As explained above, the configuration of providing a cylindrical groove that allows the tip of the leaf spring to enter can be applied to a conventional combustor (including the leaf spring) without changing the main specifications thereof.

〔Effect of the invention〕

As clarified by the above-mentioned embodiments, when the present invention is applied, it is possible to prevent wear and breakage of the leaf spring provided at the connection part of the combustor, and improve the durability and reliability of the combustor. This has excellent practical effects.

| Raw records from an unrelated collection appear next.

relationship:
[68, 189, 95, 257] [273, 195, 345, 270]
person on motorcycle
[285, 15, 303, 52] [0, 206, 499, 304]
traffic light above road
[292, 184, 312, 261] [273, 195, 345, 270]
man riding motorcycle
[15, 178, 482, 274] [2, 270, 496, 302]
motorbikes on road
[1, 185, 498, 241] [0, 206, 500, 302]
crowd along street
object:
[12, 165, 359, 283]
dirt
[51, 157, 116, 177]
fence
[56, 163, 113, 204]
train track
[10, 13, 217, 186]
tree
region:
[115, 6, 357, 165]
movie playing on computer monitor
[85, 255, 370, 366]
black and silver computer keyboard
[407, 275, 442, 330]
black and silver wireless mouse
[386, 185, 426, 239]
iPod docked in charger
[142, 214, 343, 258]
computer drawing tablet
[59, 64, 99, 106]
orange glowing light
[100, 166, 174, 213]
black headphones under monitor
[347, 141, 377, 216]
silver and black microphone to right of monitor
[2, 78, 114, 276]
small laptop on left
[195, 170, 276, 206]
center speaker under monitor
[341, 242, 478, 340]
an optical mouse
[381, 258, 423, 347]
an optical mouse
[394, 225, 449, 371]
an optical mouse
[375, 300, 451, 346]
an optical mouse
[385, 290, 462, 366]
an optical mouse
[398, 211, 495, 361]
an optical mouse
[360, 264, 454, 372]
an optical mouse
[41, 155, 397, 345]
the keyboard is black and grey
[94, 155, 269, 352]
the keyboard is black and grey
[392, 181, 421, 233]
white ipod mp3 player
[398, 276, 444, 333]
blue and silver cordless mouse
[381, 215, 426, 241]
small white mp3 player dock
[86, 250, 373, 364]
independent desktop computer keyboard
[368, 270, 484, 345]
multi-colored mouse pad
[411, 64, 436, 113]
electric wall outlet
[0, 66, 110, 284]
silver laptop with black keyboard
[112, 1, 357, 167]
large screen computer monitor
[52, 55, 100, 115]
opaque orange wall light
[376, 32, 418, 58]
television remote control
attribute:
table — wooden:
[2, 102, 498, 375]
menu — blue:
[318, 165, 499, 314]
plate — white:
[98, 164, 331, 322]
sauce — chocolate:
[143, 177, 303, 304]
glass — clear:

[Brief explanation of drawings]

1 to 3 show one embodiment of the present invention, FIG. 1 is a cross-sectional view in a state before the start of operation, and FIG. 2 is a perspective view depicting the leaf spring and the combustor inner cylinder in the same state. , FIG. 3 is a cross-sectional view of a state where thermal elongation has occurred after the start of operation. FIG. 4 is a cross-sectional view showing the overall configuration of a gas turbine combustor, FIG. 5 is a cross-sectional view showing the joint between the combustor inner cylinder and transition piece of a conventional gas turbine combustor, and FIG. FIG. 2 is a perspective view of a conventional combustor inner cylinder equipped with a combustor. FIGS. 7 and 8 are explanatory diagrams of thermal stress applied to a leaf spring6 1.1. Compressor, 2... Compressed air, 3... Transition piece, 4... Combustor internal information, 5... Fuel nozzle, 6... Spark plug, 7... Combustion gas, 8...
Turbine, 9... Turbine rotor, 10... Exhaust gas, 11... Rear end of combustor inner cylinder, 12... Transition piece inlet, 13... Leaf spring, 14... Spot welding part , 16... Thermal elongation radial direction of the combustor inner cylinder,
17...Thermal elongation in the axial direction of the combustor inner cylinder, 18...Thermal elongation in the radial direction of the transition piece, 19...Thermal elongation in the axial direction of the transition piece, 22...Provided in the combustor inner cylinder Circumferential groove. 23... Extension direction of the leaf spring.

Claims (1)

[Claims] In a gas turbine combustor in which one end of the combustor inner cylinder is fitted into one end of the transition piece, and a sealing plate spring is interposed in the fitting part, when the plate spring receives a compressive load, the plate A gas turbine combustor characterized in that a circumferential groove that allows the tip of a spring to enter is provided on the outer periphery of an inner cylinder of the combustor.